**Exercise requirements**
Update the records from the first line through the line with "family: Osmundaceae", replacing "scientific name" with "species" and keeping everything else unchanged.

-------- Material provided --------

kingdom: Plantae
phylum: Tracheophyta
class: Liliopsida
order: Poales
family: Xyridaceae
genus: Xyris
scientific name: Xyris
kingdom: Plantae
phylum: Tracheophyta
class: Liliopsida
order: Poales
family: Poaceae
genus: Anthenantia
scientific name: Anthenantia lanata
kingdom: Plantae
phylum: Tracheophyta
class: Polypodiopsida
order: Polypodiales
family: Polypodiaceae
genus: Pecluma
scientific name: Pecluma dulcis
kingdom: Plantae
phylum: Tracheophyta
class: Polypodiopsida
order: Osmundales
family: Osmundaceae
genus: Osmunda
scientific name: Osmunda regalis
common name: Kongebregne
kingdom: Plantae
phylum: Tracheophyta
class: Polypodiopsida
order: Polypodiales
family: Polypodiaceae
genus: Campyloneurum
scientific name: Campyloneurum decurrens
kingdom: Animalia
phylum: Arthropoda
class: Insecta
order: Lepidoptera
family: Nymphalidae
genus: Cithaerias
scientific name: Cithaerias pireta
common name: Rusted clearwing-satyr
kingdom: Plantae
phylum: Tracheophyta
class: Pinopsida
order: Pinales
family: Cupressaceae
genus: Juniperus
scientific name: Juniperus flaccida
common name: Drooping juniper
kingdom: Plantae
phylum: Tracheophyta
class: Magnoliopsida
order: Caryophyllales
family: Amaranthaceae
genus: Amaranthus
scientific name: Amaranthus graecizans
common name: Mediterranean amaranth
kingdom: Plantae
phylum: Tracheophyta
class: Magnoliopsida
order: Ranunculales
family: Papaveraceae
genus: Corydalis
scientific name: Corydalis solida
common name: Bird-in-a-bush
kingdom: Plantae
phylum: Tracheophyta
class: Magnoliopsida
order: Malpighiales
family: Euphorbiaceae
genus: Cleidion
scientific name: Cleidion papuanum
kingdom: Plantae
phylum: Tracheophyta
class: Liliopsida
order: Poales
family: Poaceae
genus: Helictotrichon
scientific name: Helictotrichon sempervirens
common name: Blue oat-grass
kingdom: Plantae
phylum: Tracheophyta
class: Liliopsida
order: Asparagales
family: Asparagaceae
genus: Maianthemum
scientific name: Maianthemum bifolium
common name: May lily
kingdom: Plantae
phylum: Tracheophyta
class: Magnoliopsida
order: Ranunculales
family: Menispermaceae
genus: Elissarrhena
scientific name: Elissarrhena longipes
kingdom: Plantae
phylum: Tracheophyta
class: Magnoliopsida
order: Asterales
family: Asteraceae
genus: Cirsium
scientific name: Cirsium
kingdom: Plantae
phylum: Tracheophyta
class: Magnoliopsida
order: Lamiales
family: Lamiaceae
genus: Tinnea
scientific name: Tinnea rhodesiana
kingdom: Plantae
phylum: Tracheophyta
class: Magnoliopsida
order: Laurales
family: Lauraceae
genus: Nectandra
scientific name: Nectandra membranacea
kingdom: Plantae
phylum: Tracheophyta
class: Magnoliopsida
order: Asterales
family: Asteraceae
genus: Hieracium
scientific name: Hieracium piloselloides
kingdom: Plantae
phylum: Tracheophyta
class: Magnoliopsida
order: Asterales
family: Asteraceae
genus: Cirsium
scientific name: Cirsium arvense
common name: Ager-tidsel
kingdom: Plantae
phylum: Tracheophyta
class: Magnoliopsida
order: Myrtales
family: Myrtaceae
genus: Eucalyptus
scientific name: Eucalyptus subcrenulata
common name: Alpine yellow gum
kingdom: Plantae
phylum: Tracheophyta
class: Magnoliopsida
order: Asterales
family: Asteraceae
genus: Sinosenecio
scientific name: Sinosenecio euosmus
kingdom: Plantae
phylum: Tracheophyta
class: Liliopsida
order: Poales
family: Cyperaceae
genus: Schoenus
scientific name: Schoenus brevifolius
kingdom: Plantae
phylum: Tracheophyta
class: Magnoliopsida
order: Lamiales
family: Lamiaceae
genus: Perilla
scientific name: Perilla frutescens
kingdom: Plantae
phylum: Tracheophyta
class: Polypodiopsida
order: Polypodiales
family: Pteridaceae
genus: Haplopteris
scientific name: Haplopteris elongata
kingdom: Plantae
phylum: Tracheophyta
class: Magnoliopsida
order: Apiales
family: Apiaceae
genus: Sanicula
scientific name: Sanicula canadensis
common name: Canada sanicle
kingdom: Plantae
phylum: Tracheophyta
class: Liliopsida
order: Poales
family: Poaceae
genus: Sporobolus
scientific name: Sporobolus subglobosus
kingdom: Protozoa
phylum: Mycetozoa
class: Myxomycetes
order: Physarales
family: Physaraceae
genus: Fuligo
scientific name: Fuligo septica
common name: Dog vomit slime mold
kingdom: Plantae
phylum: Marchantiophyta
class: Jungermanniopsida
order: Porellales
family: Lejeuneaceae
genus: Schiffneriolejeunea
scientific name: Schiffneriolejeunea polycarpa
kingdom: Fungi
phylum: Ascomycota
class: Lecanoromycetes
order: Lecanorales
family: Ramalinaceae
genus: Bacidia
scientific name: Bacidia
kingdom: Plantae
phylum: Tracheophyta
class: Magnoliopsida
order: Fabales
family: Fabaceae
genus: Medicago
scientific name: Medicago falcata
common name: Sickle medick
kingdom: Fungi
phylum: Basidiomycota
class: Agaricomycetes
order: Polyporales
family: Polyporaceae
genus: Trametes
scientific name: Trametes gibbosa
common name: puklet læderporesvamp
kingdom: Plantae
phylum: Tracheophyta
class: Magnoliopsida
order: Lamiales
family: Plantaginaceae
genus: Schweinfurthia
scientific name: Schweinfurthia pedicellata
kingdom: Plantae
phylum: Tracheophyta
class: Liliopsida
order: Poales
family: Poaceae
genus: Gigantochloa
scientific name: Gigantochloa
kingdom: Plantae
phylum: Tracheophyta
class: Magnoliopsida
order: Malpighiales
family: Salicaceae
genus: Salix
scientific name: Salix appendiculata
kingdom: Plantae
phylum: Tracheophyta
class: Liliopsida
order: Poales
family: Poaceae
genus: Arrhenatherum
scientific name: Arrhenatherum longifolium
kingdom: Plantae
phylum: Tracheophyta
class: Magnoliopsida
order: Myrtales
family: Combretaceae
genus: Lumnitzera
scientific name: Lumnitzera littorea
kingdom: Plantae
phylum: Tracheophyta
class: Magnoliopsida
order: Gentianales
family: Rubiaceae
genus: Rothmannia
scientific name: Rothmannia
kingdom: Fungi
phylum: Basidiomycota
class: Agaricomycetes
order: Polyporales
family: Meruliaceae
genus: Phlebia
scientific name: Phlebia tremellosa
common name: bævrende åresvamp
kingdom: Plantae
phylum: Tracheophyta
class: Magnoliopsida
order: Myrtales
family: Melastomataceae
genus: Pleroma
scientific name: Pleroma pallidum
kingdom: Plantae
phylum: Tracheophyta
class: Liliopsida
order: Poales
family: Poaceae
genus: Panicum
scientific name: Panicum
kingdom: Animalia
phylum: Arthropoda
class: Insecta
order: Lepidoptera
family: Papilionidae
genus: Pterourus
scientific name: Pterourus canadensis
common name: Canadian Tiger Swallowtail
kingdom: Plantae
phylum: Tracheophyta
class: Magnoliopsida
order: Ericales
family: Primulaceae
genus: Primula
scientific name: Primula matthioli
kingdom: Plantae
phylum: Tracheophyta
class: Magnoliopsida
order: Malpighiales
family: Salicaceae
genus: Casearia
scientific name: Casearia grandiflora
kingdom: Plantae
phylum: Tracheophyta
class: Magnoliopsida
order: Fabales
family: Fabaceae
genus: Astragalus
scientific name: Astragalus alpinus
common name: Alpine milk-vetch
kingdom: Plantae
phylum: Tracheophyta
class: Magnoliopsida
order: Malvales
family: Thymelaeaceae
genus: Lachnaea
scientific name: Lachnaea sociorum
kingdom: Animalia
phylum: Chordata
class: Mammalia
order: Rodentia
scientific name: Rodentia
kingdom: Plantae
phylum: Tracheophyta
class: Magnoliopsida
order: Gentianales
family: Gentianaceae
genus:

--------

**Problem solution**
kingdom: Plantae
phylum: Tracheophyta
class: Liliopsida
order: Poales
family: Xyridaceae
genus: Xyris
species: Xyris
kingdom: Plantae
phylum: Tracheophyta
class: Liliopsida
order: Poales
family: Poaceae
genus: Anthenantia
species: Anthenantia lanata
kingdom: Plantae
phylum: Tracheophyta
class: Polypodiopsida
order: Polypodiales
family: Polypodiaceae
genus: Pecluma
species: Pecluma dulcis
kingdom: Plantae
phylum: Tracheophyta
class: Polypodiopsida
order: Osmundales
family: Osmundaceae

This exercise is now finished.